Donald Trump and Elon Musk would not seem to have a great deal in common. Musk is, after all, a self-made immigrant who believes in climate change and is trying to wean the U.S. and world off of the fossil fuels that are quite literally at the heart of Trump’s politics and policy. But for all that, in many ways, they really aren’t so different. They’re both megalomaniacal Twitter addicts prone to ad hominem attacks, weakness at math and contempt for the law. They both went to Wharton and are thus super-geniuses. Oh, and they kind of need each other: Trump viscerally requires the kind of stock market boost that Tesla provides, and Tesla probably needs a good deal of federal help to keep that stock rising and driving David Einhorn insane. Oh, and neither is particularly good with words, as the president amply demonstrated in a long soliloquy to (appropriately) Joe Kernan in Davos.
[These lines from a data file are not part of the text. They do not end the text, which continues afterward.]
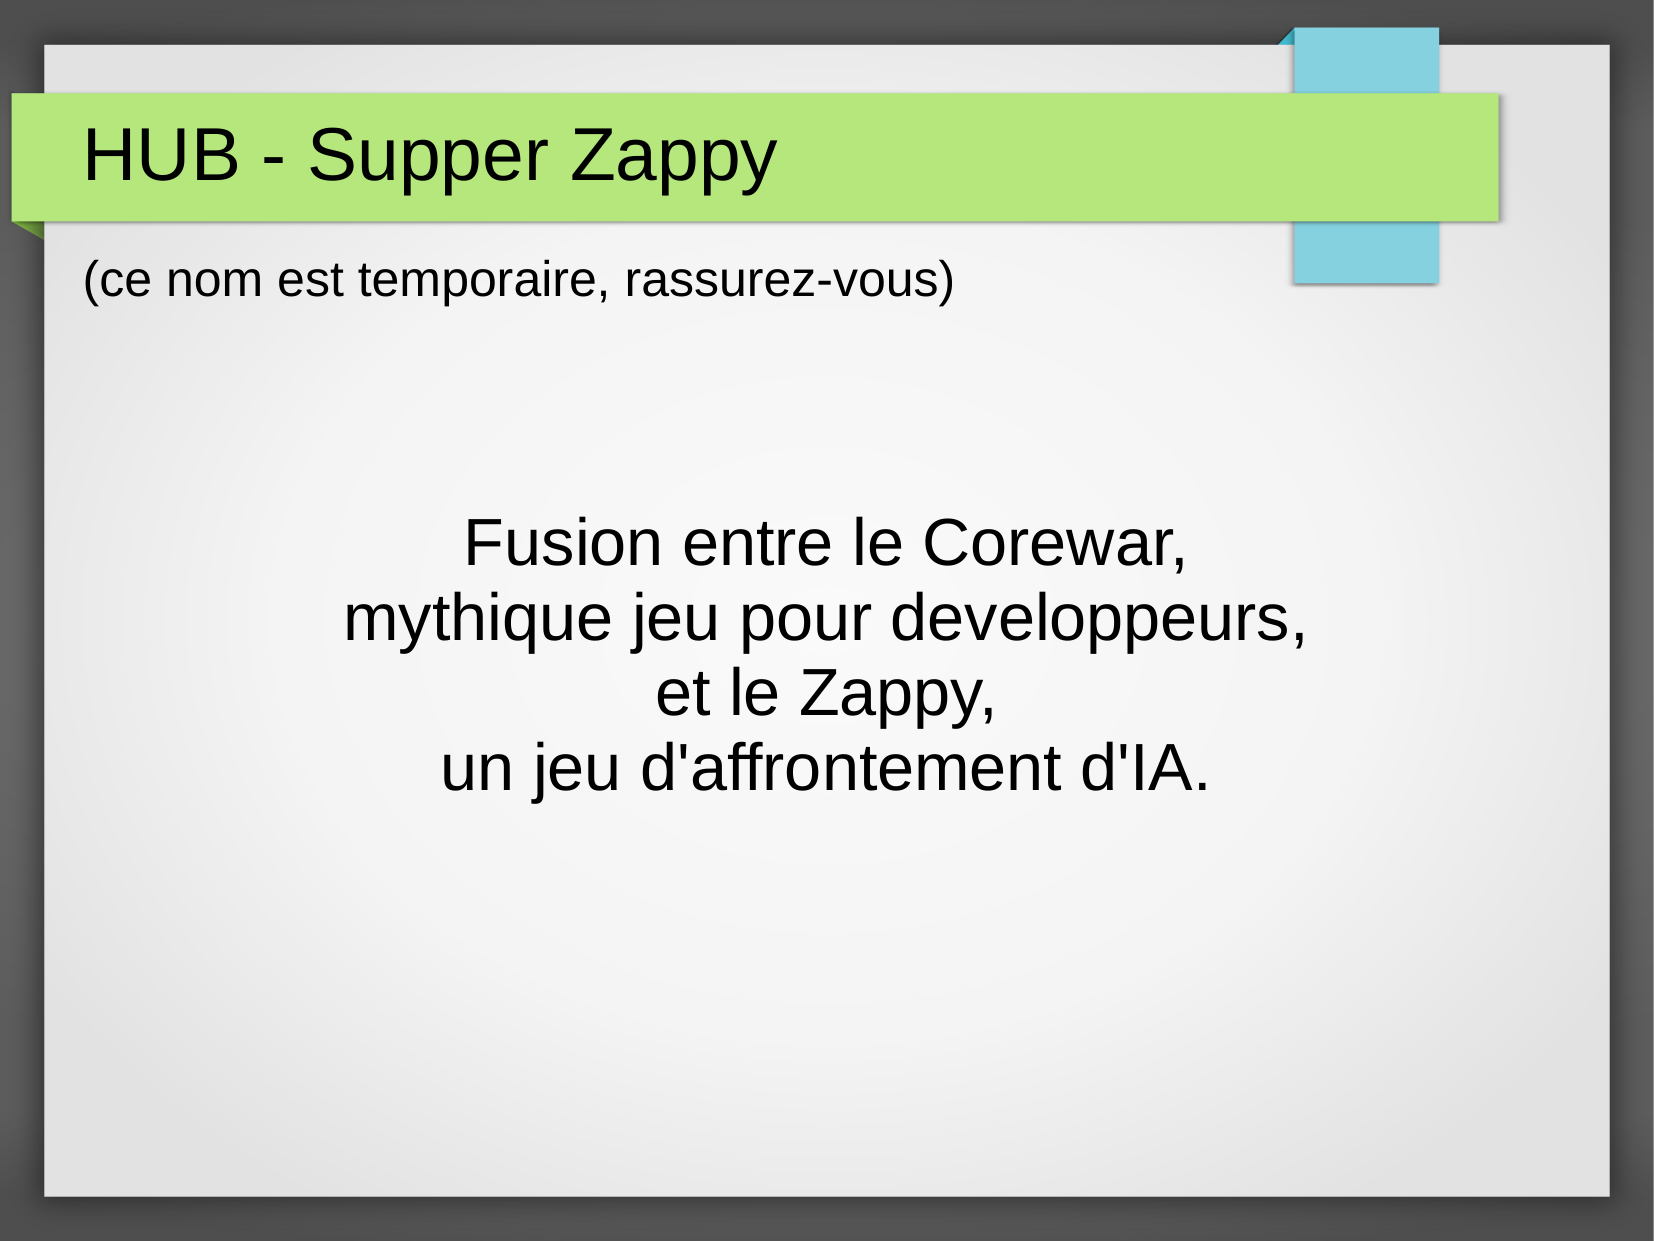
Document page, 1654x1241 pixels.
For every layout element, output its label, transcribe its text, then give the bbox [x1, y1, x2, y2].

title HUB - Supper Zappy (ce nom est temporaire, rassurez-vous) [82, 0, 1264, 295]
picture [0, 0, 1654, 1241]
subtitle Fusion entre le Corewar, mythique jeu pour developpeurs, et le Zappy, un jeu d'affrontement d'IA. [82, 295, 1571, 1015]
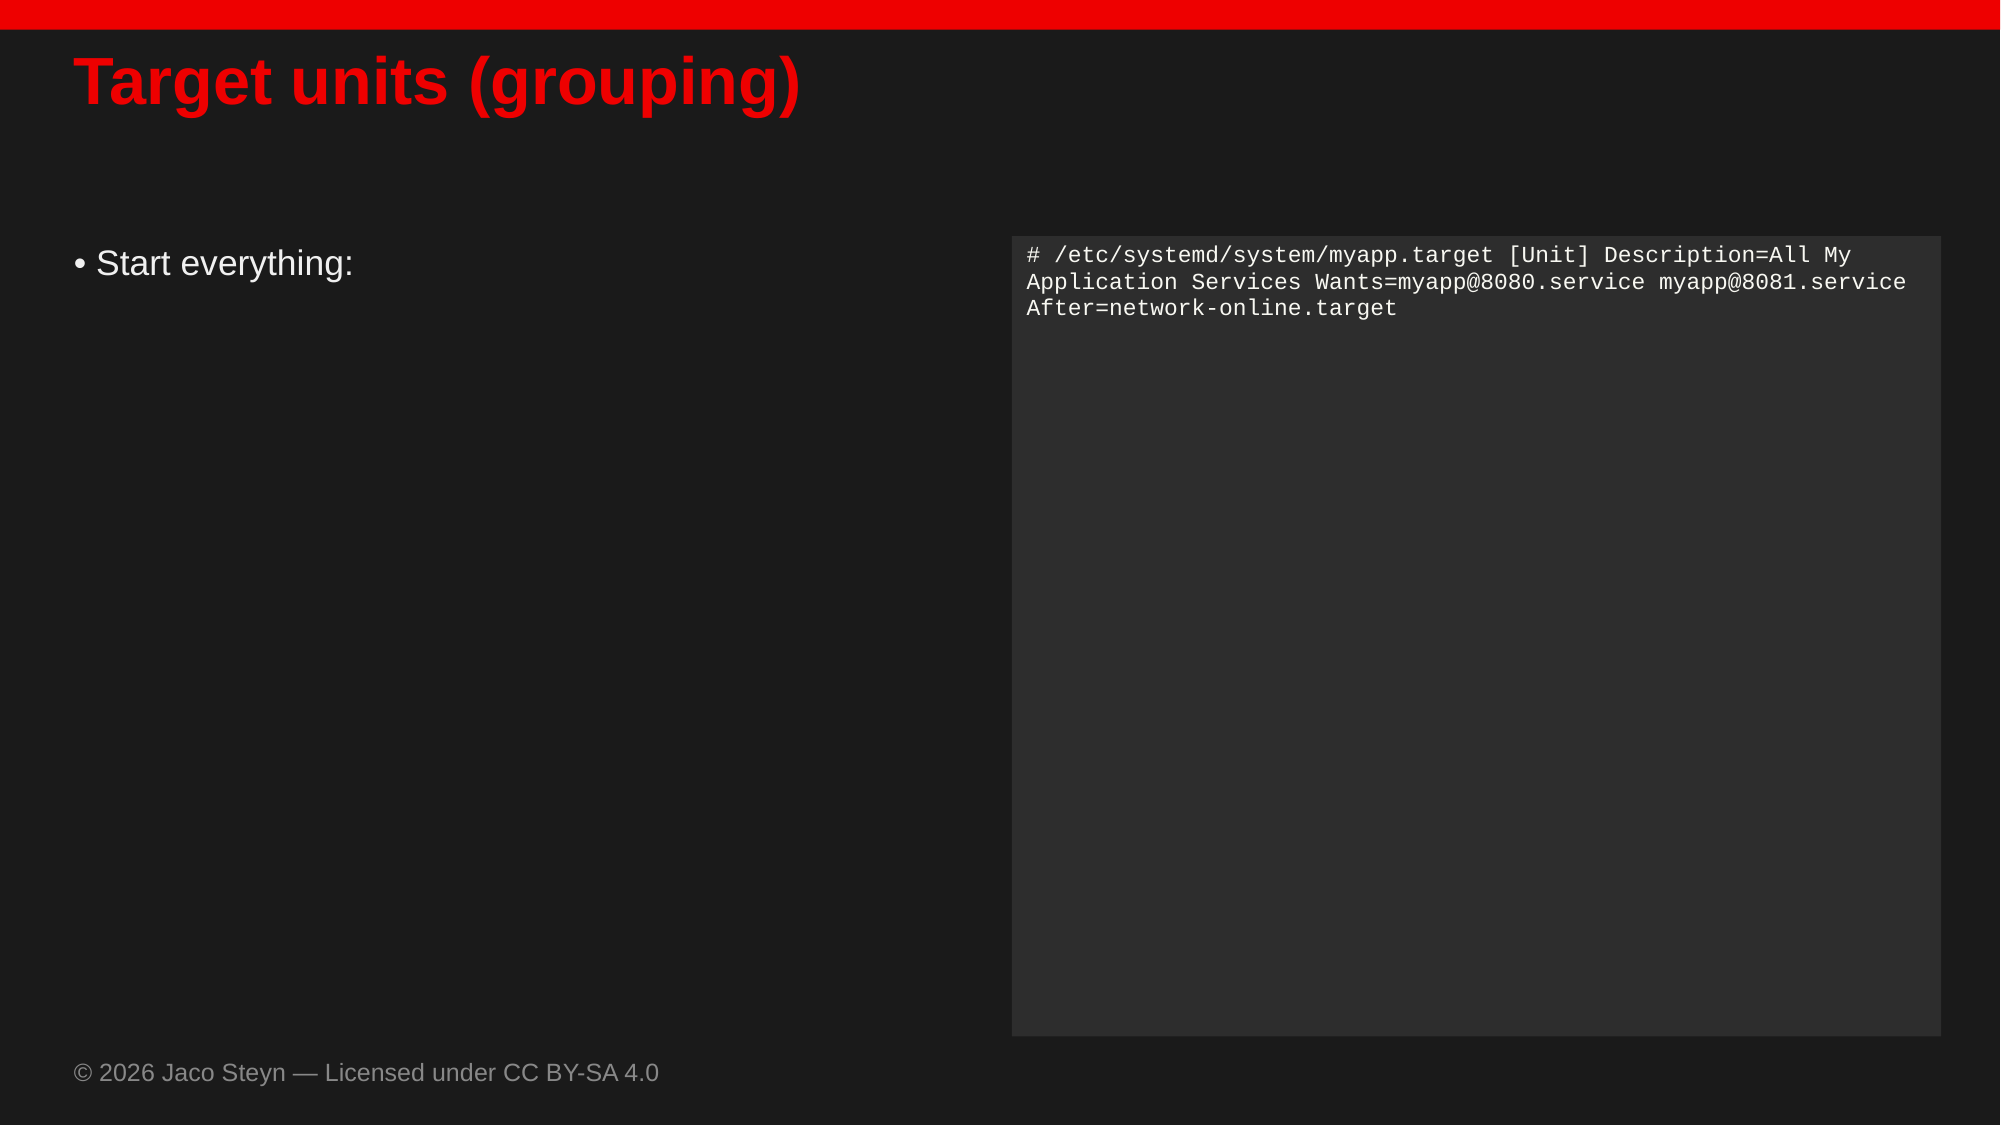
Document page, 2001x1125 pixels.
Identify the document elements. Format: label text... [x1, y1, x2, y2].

text_box • Start everything: [59, 236, 989, 1037]
text_box # /etc/systemd/system/myapp.target [Unit] Description=All My Application Services Wants=myapp@8080.service myapp@8081.service After=network-online.target [1011, 236, 1942, 1037]
text_box © 2026 Jaco Steyn — Licensed under CC BY-SA 4.0 [59, 1051, 1942, 1093]
text_box Target units (grouping) [59, 36, 1942, 208]
text_box [0, 0, 2001, 30]
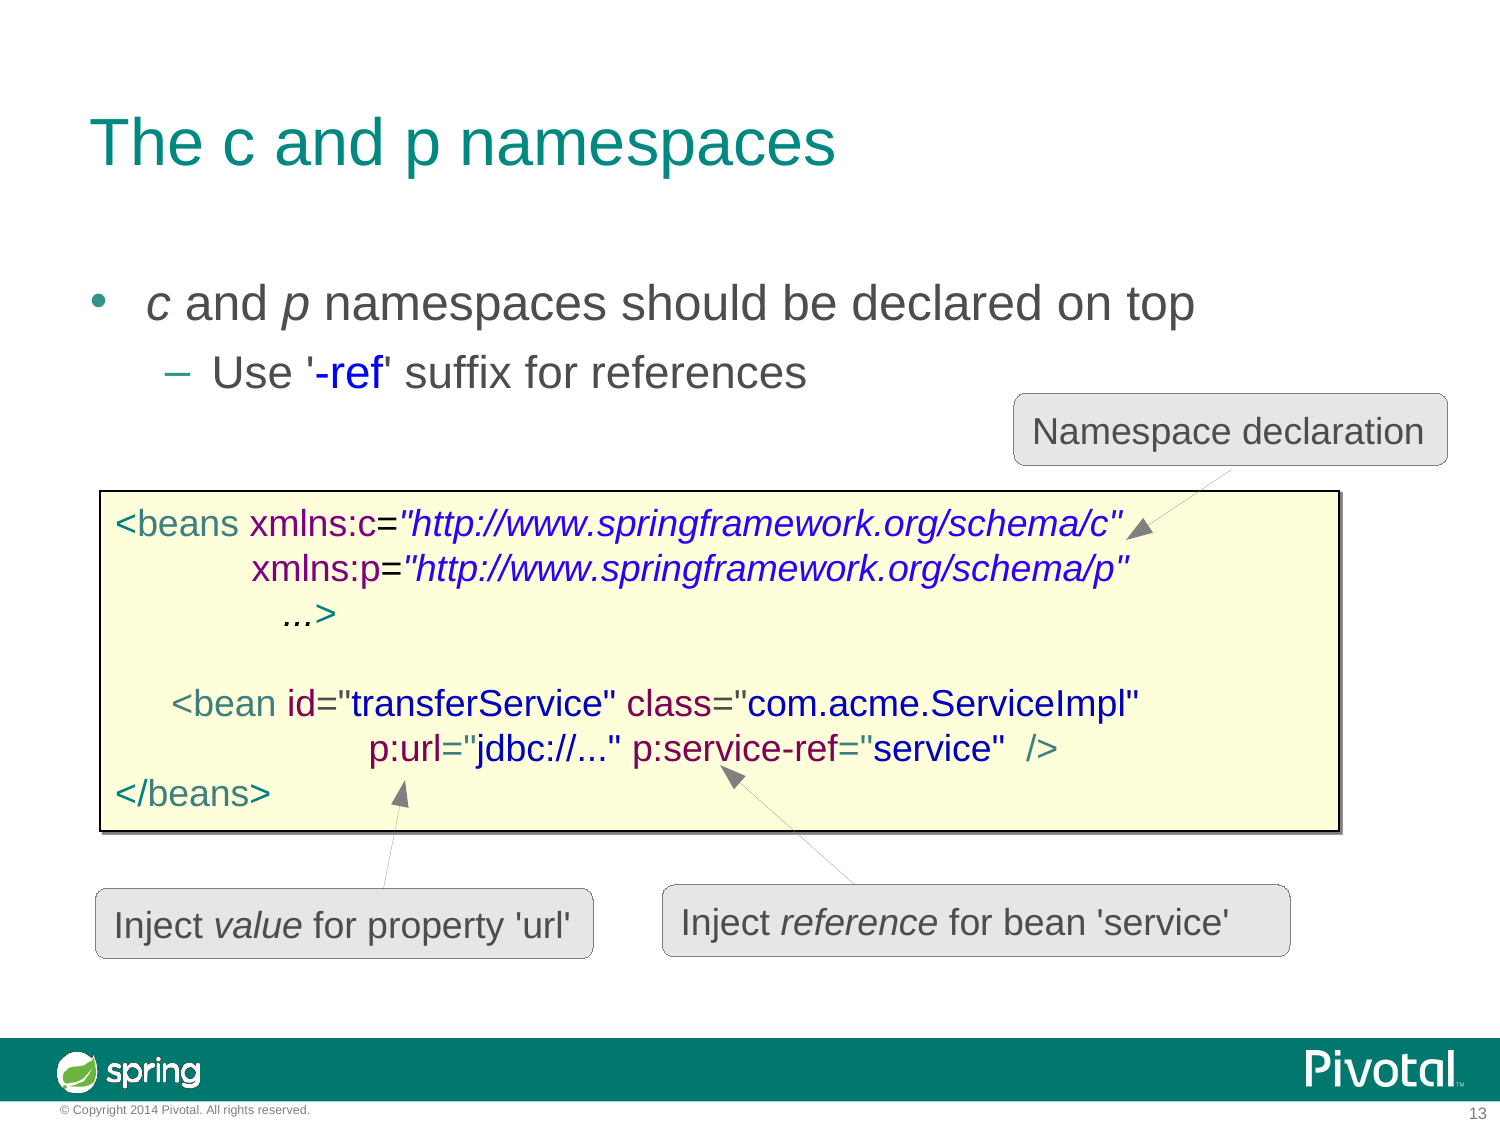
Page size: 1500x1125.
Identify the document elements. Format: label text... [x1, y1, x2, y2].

text_box Namespace declaration [1013, 393, 1448, 466]
text_box Inject reference for bean 'service' [662, 884, 1291, 957]
title The c and p namespaces [75, 45, 1426, 233]
text_box Inject value for property 'url' [95, 888, 594, 959]
picture [32, 1041, 210, 1103]
list c and p namespaces should be declared on top Use '-ref' suffix for references [75, 262, 1426, 1005]
picture [1306, 1050, 1464, 1087]
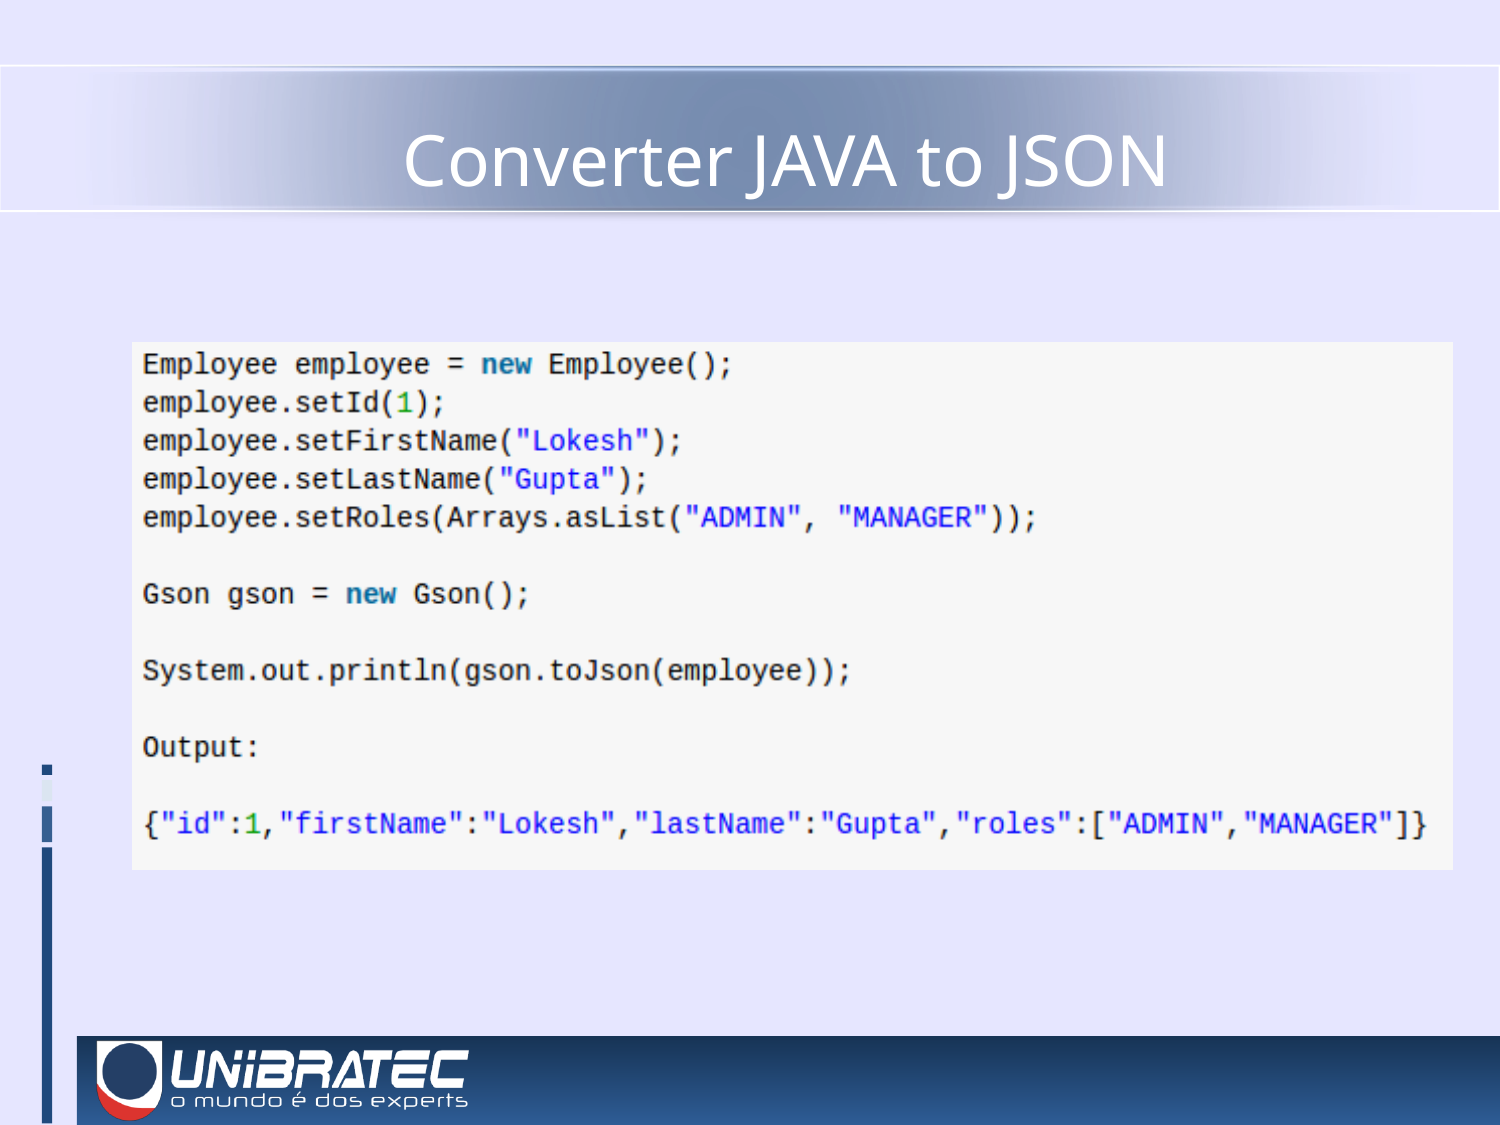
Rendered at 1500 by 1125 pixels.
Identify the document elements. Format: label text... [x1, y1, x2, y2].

Musk is “one of our great geniuses, and we have to protect our genius,” Trump said…. “You know, we have to protect Thomas Edison and we have to protect all of these people that came up with originally the light bulb and the wheel and all of these things. And he’s one of our very smart people and we want to cherish those people,” the president said.
Plus, he also makes rockets, which are big and fast and loud and explode-y enough to retain the president’s famously limited attention.
“I spoke to him very recently, and he’s also doing the rockets. He likes rockets. And he does good at rockets, too, by the way. I never saw where the engines come down with no wings, no anything, and they’re landing. I said I’ve never seen that before,” Trump said.